Increased intracellular sulfur-containing amino acids in C. jejuni NCTC11168 grown in DOC correlate with reduced resistance to oxidative stress and increased abundance of the Cj0025c putative sodium:dicarboxylate transporter.A, Comparative intracellular abundances of sulfur-containing amino acids in MH medium with or without 0.1% DOC measured by targeted LC-MS/MS metabolomics (**** p < 0.0001); B, Growth in 0.1% DOC reduces resistance against oxidative stress (cells were exposed to 5 mm H₂O₂ for 30 min, serial dilutions were plated onto MH agar for CFU enumeration; *** p < 0.001); C, Heat map of C. jejuni antioxidant proteins ordered by largest mean n-fold change (label-based discovery; top).

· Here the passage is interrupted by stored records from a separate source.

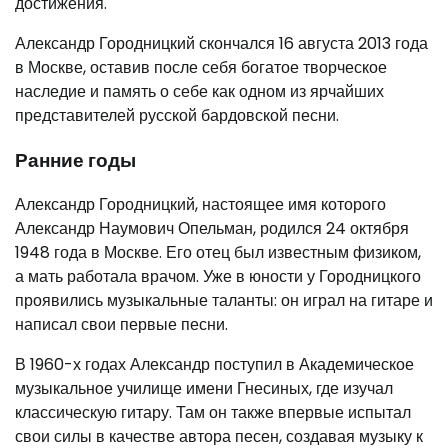
достижения.
Александр Городницкий скончался 16 августа 2013 года
в Москве, оставив после себя богатое творческое
наследие и память о себе как одном из ярчайших
представителей русской бардовской песни.
Ранние годы
Александр Городницкий, настоящее имя которого
Александр Наумович Опельман, родился 24 октября
1948 года в Москве. Его отец был известным физиком,
а мать работала врачом. Уже в юности у Городницкого
проявились музыкальные таланты: он играл на гитаре и
написал свои первые песни.
В 1960-х годах Александр поступил в Академическое
музыкальное училище имени Гнесиных, где изучал
классическую гитару. Там он также впервые испытал
свои силы в качестве автора песен, создавая музыку к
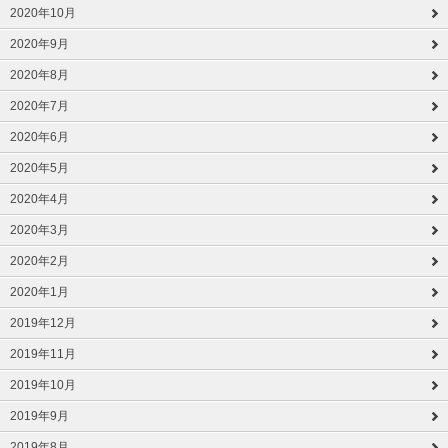
2020年10月
2020年9月
2020年8月
2020年7月
2020年6月
2020年5月
2020年4月
2020年3月
2020年2月
2020年1月
2019年12月
2019年11月
2019年10月
2019年9月
2019年8月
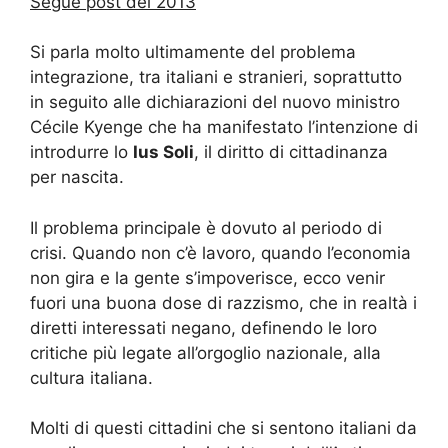
Segue post del 2013
Si parla molto ultimamente del problema
integrazione, tra italiani e stranieri, soprattutto
in seguito alle dichiarazioni del nuovo ministro
Cécile Kyenge che ha manifestato l’intenzione di
introdurre lo
Ius Soli
, il diritto di cittadinanza
per nascita.
Il problema principale è dovuto al periodo di
crisi. Quando non c’è lavoro, quando l’economia
non gira e la gente s’impoverisce, ecco venir
fuori una buona dose di razzismo, che in realtà i
diretti interessati negano, definendo le loro
critiche più legate all’orgoglio nazionale, alla
cultura italiana.
Molti di questi cittadini che si sentono italiani da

Data from each of 4 label-based replicates (n-fold 1–4) and DIA-SWATH-MS validation (“DIA” mean of 2 biological replicates [DIA n-fold 1–2]) are shown. Values are gray where the protein was not identified in a biological replicate and/or by DIA-SWATH MS (* denotes proteins significantly altered in abundance); D, qPCR showing increased cj0025c gene expression in 0.1% DOC and removal of cj0025c expression in Δcj0025c C. jejuni.

Fig. 5

Culture supernatant levels of sulfur-containing amino acids for C. jejuni NCTC11168 WT and Δcj0025c grown in MCLMAN medium across 0–72 h growth. (A) l-cystine; (B) cysteine; (C) methionine (**** p < 0.0001, n.s. not significant). Data expressed at each time point as a % of the uninoculated control (% control). Uninoculated controls were incubated identically and measurements for each amino acid taken at the same time-points, no significant changes were observed (data not shown).

Fig. 6

Deletion of cj0025c alters the C. jejuni NCTC11168 proteome consistent with sulfur starvation.A, Volcano plot for Δcj0025c compared with WT C. jejuni; x axis represents averaged Log₂(Δcj0025c/WT), y axis represents log₁₀(p value). Significantly differentially abundant proteins are highlighted in red (p < 0.05); B, Correlation plot based on n-fold changes observed in the discovery set (n-fold DDA_TMT) and validation set (n-fold DIA-SWATH-MS), Pearson correlation r = 0.7956 (p < 0.0001) determined from 983 aligned proteins; C, % sulfur-containing amino acid content for proteins significantly increased (Up) and decreased (Down) in abundance in Δcj0025c compared with WT; (i) cysteine, (ii) methionine, (iii) cysteine + methionine (** p < 0.005, *** p < 0.001).

Fig. 7

Deletion of cj0025c results in altered C. jejuni NCTC11168 phenotypes associated with virulence.A, Polymyxin B resistance assay (**** p < 0.0001); B, Motility assay based on colony diameter in mm on semi-solid agar (**** p < 0.0001, * p < 0.05); C, Biofilm assays in (left) BHI medium and (right) BHI medium supplemented with 5% chicken exudate (‘juice’ [CJ]; **** p < 0.0001, * p < 0.05); D, Cell morphology assayed by S.E.; E, C. jejuni Caco-2 cell adherence and (F) invasion (** p < 0.005, n.s. not significant).

Fig. 8

Cj0025c is a TcyP-like Cys-Cys transport protein.A, Selenocystine inhibition assay (i) Se-Cys-Cys inhibits WT C. jejuni and 0.1% DOC increases inhibition consistent with increased abundance of Cj0025c under 0.1% DOC growth (Fig. 3B), whereas Δcj0025c is only slightly inhibited and 0.1% DOC does not influence this phenotype (*** p < 0.001, n.s. not significant), (ii) representative Se-Cys-Cys inhibition plates (upper) C. jejuni WT and (lower) Δcj0025c; B, Provision of an alternative sulfur source (2 mm thiosulfate [TS]) (i) restores Δcj0025c motility toward WT levels, (ii) representative motility plate assay (upper) Δcj0025c, (lower) Δcj0025c + 2 mm TS (*** p < 0.001).